# What to produce
Recast the lines in the records below as a numbered list, from the line with "genus: Ctenitis" to the line with "scientific name: Asteromenia peltata", both included, leaving out any blank lines.

# Stored data

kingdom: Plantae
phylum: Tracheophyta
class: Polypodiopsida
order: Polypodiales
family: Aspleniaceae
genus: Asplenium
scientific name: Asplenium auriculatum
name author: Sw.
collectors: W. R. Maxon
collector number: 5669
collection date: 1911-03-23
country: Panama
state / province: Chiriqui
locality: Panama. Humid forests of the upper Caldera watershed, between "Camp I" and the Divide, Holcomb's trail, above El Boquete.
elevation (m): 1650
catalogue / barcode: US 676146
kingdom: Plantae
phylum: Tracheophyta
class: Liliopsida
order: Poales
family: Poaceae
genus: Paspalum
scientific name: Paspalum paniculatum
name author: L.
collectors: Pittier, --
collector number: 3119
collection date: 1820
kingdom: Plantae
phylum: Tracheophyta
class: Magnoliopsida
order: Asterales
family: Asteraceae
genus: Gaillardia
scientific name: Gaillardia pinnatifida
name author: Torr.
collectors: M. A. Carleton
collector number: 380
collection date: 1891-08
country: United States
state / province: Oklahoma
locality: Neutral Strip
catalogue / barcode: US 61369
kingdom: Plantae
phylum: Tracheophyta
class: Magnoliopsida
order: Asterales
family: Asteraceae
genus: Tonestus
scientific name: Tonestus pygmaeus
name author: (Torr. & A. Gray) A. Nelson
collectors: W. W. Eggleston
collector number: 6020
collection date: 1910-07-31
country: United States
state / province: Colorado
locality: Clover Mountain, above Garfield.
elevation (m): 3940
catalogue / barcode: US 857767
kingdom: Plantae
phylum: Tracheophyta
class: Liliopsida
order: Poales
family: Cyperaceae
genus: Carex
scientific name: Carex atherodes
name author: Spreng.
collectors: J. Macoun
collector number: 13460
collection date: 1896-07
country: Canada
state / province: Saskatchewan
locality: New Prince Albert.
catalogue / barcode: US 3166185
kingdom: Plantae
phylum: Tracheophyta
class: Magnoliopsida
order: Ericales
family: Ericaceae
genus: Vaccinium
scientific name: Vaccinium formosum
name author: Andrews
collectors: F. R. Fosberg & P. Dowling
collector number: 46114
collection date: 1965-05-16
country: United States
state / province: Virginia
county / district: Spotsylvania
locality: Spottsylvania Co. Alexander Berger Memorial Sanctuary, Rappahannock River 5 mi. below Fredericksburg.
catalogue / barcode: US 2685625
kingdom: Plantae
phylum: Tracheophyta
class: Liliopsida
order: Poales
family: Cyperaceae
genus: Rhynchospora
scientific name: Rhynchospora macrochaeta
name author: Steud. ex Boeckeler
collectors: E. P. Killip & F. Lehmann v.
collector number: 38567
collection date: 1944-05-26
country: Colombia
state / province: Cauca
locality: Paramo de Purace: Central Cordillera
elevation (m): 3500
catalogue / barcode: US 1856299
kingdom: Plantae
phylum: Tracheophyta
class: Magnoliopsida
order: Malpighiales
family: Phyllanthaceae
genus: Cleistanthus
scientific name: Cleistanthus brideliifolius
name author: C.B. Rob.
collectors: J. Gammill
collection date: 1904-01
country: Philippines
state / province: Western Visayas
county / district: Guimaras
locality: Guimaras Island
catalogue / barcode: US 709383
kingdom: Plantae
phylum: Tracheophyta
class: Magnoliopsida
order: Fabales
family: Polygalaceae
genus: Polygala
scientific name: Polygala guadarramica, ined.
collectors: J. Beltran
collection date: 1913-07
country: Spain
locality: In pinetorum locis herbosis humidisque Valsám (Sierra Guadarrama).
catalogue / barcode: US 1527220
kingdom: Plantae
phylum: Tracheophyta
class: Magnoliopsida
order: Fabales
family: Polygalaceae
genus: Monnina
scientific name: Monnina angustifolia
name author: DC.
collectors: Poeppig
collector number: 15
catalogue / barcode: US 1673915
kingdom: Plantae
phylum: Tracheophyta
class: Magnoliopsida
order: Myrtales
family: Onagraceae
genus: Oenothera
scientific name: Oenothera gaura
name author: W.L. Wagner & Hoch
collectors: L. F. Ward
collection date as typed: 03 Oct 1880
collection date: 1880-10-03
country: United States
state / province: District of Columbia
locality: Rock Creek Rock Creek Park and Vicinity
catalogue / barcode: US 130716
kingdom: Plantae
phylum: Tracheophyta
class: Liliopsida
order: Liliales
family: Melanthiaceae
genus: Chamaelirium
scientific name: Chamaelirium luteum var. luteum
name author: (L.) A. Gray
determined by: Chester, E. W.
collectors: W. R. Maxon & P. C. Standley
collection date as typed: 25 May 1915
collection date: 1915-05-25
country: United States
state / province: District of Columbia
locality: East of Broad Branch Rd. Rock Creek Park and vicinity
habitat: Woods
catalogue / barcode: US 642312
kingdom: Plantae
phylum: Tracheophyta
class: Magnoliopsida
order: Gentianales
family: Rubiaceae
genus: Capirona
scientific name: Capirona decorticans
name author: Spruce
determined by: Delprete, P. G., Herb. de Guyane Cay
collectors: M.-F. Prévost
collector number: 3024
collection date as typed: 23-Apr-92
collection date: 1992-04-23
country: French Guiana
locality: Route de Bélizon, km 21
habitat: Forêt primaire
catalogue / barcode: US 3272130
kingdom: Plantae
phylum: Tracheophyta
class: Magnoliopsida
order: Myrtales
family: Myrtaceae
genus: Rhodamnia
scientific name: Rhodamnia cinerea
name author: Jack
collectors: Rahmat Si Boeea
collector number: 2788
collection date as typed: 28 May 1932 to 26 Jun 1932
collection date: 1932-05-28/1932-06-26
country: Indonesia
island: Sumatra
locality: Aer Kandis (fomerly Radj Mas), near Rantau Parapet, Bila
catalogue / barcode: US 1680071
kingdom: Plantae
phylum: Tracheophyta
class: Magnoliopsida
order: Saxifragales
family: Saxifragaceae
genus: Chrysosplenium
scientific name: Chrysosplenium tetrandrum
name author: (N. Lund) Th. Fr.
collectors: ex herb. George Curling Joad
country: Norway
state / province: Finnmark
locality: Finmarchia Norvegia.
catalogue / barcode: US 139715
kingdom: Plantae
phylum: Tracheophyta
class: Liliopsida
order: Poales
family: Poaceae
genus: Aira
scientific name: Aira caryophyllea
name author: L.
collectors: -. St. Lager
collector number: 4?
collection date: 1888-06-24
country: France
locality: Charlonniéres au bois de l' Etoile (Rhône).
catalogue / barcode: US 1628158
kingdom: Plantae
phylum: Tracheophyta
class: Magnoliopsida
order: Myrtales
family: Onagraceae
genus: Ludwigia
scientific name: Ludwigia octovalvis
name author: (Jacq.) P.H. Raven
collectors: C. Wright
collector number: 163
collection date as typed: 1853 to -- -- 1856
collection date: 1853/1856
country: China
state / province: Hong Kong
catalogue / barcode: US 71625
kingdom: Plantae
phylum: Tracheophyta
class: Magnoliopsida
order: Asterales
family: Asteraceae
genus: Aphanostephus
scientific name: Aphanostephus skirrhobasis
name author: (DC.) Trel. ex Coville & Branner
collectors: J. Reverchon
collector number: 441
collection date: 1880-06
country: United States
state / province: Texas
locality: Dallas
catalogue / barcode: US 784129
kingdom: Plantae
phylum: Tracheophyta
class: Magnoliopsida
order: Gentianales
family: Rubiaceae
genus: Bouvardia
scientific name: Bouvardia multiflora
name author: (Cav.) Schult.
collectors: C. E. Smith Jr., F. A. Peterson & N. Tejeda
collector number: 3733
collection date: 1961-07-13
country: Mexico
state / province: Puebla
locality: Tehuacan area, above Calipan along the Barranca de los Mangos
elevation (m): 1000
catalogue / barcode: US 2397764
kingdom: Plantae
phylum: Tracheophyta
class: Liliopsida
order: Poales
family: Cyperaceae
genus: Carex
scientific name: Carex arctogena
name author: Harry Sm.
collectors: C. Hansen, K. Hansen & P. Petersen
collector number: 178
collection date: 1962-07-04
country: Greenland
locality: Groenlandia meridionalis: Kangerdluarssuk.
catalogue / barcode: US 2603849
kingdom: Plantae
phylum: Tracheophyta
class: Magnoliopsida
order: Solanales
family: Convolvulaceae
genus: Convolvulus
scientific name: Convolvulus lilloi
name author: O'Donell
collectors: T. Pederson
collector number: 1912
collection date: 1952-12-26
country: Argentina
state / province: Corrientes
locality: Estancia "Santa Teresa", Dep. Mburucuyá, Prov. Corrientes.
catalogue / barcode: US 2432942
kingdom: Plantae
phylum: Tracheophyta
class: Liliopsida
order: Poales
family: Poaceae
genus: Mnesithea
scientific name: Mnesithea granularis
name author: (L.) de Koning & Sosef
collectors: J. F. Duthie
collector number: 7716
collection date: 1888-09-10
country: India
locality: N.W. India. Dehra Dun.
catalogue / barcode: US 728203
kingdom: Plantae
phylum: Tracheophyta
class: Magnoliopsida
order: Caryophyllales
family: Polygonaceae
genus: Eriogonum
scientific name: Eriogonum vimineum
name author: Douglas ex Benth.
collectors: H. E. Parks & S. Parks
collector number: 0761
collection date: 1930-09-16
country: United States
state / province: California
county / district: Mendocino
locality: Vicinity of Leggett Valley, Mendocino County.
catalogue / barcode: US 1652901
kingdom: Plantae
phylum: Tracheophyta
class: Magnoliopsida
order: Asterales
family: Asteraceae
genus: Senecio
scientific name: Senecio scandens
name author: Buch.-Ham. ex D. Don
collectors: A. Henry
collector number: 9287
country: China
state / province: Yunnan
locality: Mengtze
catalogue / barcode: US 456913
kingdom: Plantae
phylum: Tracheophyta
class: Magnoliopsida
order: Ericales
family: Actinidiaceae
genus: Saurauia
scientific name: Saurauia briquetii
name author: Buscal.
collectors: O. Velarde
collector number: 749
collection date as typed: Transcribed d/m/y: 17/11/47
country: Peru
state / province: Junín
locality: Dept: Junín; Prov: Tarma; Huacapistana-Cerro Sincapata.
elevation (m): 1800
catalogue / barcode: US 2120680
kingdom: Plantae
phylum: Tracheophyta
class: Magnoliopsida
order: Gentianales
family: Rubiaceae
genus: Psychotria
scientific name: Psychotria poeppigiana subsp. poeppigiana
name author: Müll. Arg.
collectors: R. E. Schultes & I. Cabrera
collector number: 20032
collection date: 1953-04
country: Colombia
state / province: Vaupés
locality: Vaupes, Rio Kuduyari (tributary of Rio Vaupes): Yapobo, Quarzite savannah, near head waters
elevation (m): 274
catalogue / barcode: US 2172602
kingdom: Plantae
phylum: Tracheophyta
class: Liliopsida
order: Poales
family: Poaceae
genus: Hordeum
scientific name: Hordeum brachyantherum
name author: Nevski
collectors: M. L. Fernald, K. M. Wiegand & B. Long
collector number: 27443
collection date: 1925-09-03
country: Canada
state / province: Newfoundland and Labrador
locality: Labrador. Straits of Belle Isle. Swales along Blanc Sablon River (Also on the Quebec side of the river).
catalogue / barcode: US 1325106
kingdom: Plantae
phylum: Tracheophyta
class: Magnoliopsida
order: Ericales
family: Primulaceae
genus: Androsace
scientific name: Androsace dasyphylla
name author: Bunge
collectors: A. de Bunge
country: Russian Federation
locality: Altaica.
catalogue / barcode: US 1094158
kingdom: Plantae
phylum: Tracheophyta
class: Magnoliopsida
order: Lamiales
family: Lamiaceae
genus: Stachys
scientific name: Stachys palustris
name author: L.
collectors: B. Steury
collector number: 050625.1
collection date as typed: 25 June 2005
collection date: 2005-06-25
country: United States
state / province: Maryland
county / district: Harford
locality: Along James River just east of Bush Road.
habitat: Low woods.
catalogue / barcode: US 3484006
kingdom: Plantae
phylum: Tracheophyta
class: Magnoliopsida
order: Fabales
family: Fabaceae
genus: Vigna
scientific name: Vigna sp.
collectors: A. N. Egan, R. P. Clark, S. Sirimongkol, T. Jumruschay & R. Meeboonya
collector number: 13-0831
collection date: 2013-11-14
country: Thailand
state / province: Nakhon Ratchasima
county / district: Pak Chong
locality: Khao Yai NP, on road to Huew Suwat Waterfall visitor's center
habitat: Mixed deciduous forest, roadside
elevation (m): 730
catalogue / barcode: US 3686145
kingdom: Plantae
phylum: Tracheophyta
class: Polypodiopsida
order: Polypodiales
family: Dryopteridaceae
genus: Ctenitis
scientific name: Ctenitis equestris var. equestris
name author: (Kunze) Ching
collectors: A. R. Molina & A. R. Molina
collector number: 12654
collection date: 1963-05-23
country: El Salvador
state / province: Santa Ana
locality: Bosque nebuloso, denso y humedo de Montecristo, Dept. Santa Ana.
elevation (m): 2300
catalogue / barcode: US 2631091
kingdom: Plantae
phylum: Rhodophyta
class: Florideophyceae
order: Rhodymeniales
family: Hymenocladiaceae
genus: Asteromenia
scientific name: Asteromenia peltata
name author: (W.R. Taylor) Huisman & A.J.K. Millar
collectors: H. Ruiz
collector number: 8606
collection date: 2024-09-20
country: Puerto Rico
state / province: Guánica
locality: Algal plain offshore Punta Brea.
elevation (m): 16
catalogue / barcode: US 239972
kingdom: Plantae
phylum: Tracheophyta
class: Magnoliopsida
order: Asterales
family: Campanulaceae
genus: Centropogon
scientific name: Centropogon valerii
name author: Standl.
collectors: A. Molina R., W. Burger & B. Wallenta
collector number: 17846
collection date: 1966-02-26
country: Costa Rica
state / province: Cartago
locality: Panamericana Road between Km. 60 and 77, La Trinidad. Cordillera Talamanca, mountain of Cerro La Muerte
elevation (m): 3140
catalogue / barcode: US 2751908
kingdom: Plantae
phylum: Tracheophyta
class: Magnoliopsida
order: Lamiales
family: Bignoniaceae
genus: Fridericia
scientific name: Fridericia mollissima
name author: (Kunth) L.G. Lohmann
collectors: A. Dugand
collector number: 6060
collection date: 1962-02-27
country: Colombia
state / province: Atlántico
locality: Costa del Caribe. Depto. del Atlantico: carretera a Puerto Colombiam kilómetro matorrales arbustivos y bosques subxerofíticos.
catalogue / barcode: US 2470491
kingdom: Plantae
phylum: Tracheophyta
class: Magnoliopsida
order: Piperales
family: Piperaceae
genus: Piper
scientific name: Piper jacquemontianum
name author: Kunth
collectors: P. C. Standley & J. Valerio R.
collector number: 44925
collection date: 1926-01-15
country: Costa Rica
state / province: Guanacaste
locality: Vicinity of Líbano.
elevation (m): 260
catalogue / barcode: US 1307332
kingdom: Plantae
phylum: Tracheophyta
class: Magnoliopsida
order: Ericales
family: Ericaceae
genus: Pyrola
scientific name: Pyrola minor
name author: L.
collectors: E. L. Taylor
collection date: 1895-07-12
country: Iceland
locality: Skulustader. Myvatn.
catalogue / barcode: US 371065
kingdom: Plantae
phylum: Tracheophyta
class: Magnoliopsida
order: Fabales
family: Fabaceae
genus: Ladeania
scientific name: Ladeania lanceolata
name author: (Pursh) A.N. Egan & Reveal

# In response
1. genus: Ctenitis
2. scientific name: Ctenitis equestris var. equestris
3. name author: (Kunze) Ching
4. collectors: A. R. Molina & A. R. Molina
5. collector number: 12654
6. collection date: 1963-05-23
7. country: El Salvador
8. state / province: Santa Ana
9. locality: Bosque nebuloso, denso y humedo de Montecristo, Dept. Santa Ana.
10. elevation (m): 2300
11. catalogue / barcode: US 2631091
12. kingdom: Plantae
13. phylum: Rhodophyta
14. class: Florideophyceae
15. order: Rhodymeniales
16. family: Hymenocladiaceae
17. genus: Asteromenia
18. scientific name: Asteromenia peltata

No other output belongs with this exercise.